Quand je retourne chercher Léa, Alice et Béatrice, je suis tellement heureuse de les voir. Elles me sautent au cou et ne veulent plus me lâcher. Tout cet amour me comble, m’insuffle de l’énergie. Lorsqu’elles étaient à la maison avec moi 24 heures sur 24, je n’avais que très rarement droit à de tels élans d’affection. Je devais surtout supporter leurs sautes d’humeur, leurs cris, leurs pleurs, leurs niaiseries, et me concentrer sur la préparation des repas, les changements de couche, le nettoyage, etc. Maintenant, durant les quelques heures par jour qu’on passe ensemble, bien sûr, je dois les nourrir, leur donner leur bain, etc., mais ces activités routinières deviennent des occasions pour nous amuser, chanter des chansons, partager de belles et bonnes choses. Je n’ai plus envie de les chicaner parce qu’elles jettent la moitié de leur plat par terre, de leur crier d’arrêter d’envoyer de l’eau partout lorsque je tente vainement de les nettoyer ; j’ai plus de patience, je tolère davantage leurs comportements enfantins, leur fais comprendre avec beaucoup plus de douceur que leur attitude est inadéquate. Parce que je n’ai pas passé la journée à faire la police, à ramasser des dégâts et à gérer des crises.

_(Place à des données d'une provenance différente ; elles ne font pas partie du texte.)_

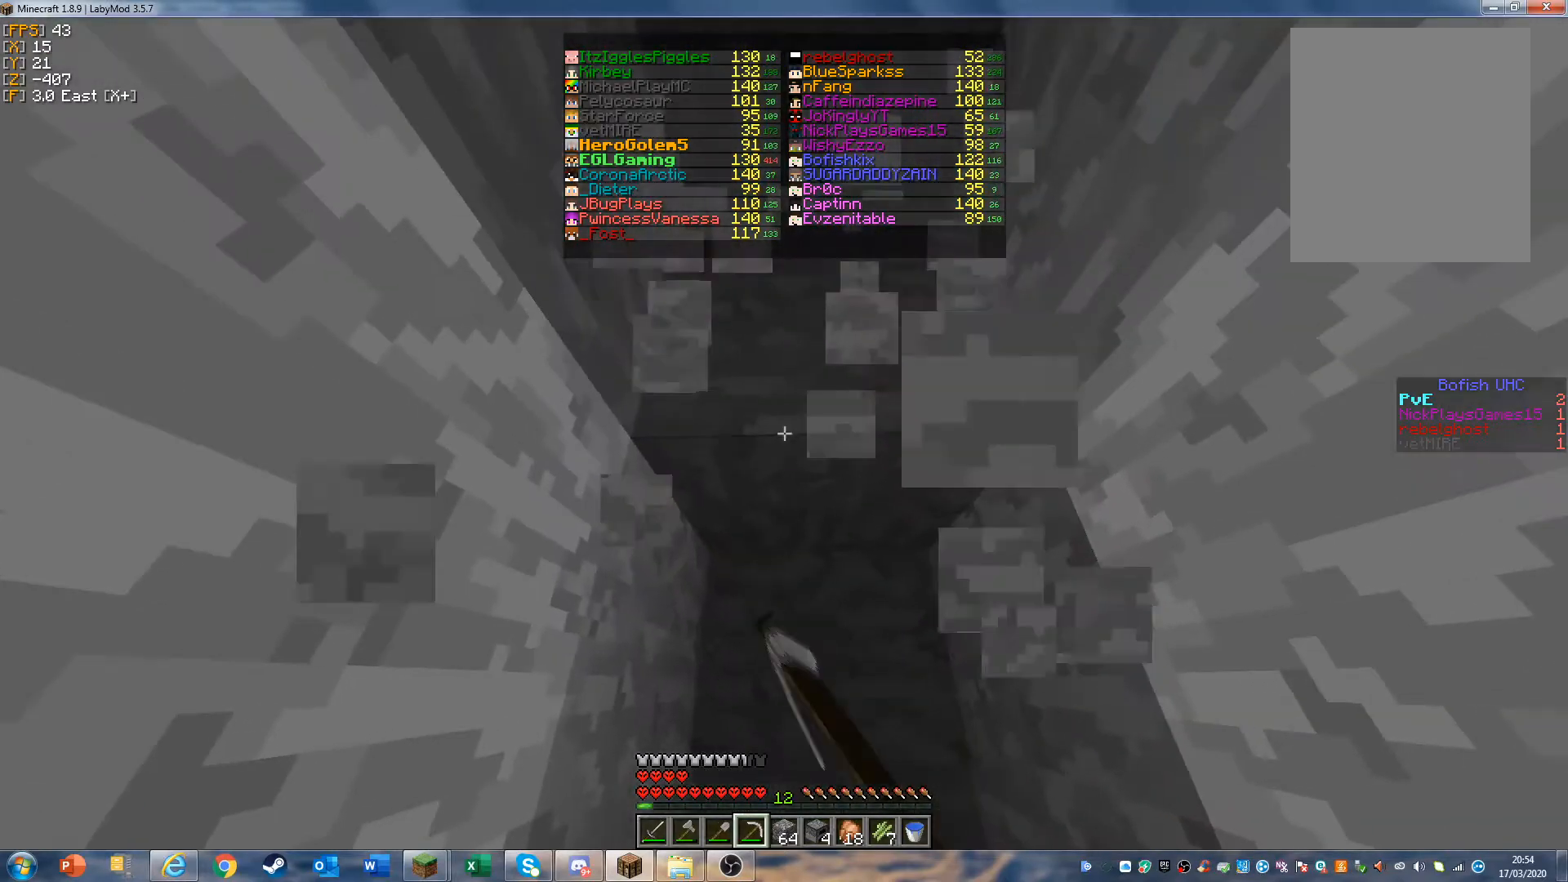
{"keys": ["w"], "mouse": ["left"], "events": [[133, "w", "up"], [333, "w", "down"]]}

J’ai plutôt passer la journée à faire avancer des projets qui me tiennent à cœur, à entretenir la partie de moi qui a besoin de créer, de socialiser (avec des personnes de 18 ans ou plus qui ne prennent plus la suce ou le biberon, mettons), de se sentir utile et compétente (dans d’autres domaines que celui de l’érythème fessier ou de l’administration d’antibiotiques contre les otites). Tout en sachant que mes triplettes chéries sont là-bas, à se divertir, à apprendre de nouvelles choses que je n’aurais pas pu leur enseigner moi-même – la socialisation, le contact avec d’autres enfants, d’autres adultes, d’autres sources d’autorité –, qu’elles sont en train de devenir de vraies petites filles, avec leur cheminement propre, leur individualité. Que leur vie ne dépend plus seulement de la mienne.

Ces 8 heures par jour qui m’appartiennent, où je suis maître de mon temps et de mes activités, j’ai le choix de les passer à écouter la radio, un de mes plus grands petits plaisirs (que j’avais dû abandonner dès l’arrivée des triplettes à la maison, parce que ces dernières gueulent plus fort que Catherine Perrin et que la voix de Patrick Masbourian aurait risqué de les réveiller durant la sieste), ou dans le silence le plus complet – un plaisir encore plus impossible dans ma vie depuis un an et demi.

Depuis le 6 janvier, le silence est redevenu envisageable et l’avenir, prometteur.

Je suis moi à nouveau. Plus heureuse que jamais de pouvoir jouir de ma solitude.